Antelope Canyon, near Page, Arizona, is one of the most visited slot canyons in the Southwest. (Slot canyons are narrow, deep canyons carved by water.) Tours go to Upper and Lower Antelope Canyon, as well as a few lesser-known canyons. We chose to visit “Canyon X,” with Taadidiin Tours (no affiliation).

After Jackie dropped us off, we descended into the canyon itself, where we were met by a guide. The sandstone curves, swirls, and corkscrews, carved by wind and water into sinuous shapes. Colors range from pale peach to deep purple, depending on the angle of the sun. 




When the sun shines into the canyon just right, you can see the elusive trademark Antelope Canyon shaft of light. As we walked deeper between the curving walls, we saw our first one. (The guides toss fine sand into the air so it shows up in photos.)
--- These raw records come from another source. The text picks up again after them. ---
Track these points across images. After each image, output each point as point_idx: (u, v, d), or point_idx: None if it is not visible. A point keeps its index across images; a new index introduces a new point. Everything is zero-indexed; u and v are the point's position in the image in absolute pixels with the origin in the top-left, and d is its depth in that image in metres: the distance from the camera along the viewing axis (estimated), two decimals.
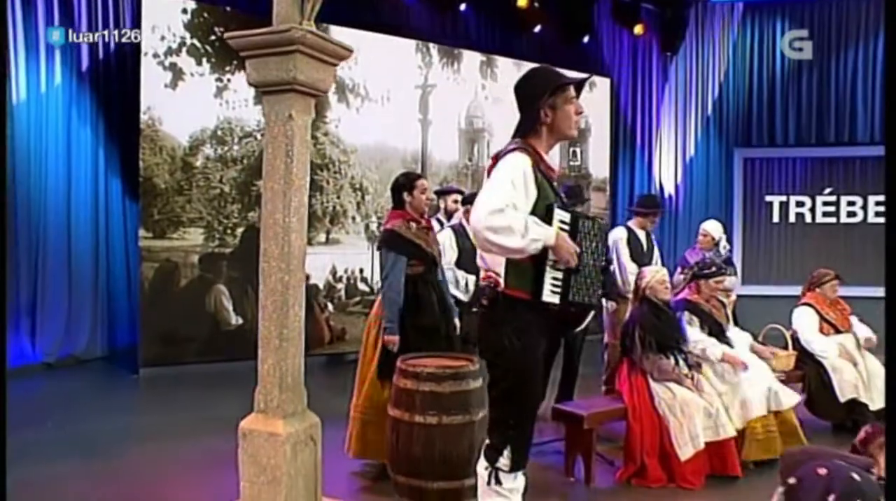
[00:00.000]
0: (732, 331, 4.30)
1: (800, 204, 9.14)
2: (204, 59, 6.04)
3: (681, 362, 3.79)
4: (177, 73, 5.90)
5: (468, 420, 2.93)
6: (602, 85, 8.48)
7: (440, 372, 3.00)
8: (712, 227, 5.62)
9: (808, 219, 9.13)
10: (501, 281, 2.45)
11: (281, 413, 2.00)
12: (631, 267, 4.61)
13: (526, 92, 2.41)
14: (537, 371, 2.47)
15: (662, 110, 9.11)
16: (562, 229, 2.31)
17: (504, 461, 2.43)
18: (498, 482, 2.44)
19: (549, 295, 2.31)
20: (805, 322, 4.75)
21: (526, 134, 2.39)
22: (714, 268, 4.23)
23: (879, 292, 7.25)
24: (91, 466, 3.74)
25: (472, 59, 7.56)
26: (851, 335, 4.76)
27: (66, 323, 6.07)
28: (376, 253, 3.96)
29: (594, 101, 8.38)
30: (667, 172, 9.11)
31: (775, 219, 9.15)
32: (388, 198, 4.07)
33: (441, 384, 2.98)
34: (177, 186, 5.96)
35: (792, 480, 2.06)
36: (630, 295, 4.30)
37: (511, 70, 7.78)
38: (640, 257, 4.86)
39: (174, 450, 3.99)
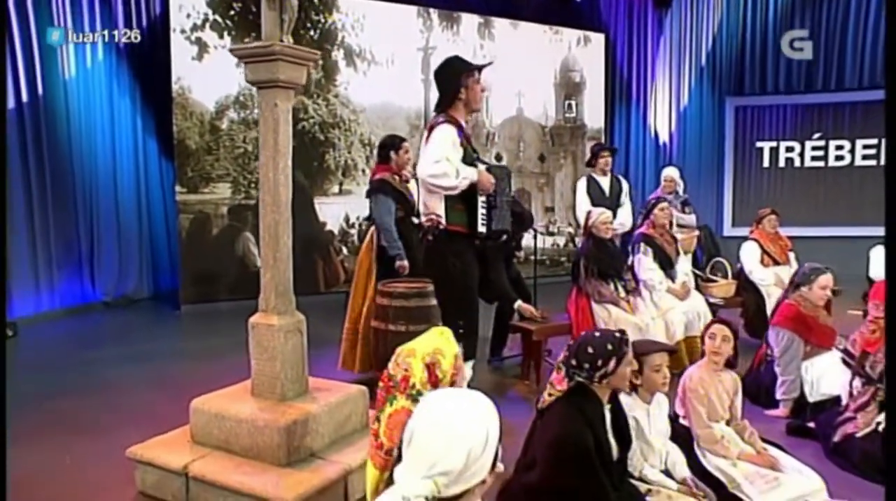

If ever there is a place to look up, look down, look all around, it is here.

Looking up
The guides helped us with our camera settings so we would get the best shots, and though they kept an eye on us, they allowed us to freely explore. It wasn’t mobbed with people the way the Upper and Lower Antelope Canyon tours can be, and we were able to take our time exploring, taking photos, and soaking up the peaceful atmosphere. I was even able to sit quietly and make a quick sketch of a section of the canyon. (The challenge will be mixing watercolor representative of the shades of rock I saw!) 

A few more photos: 

Canyon resident

Looking down into the canyon entrance from where we were dropped off.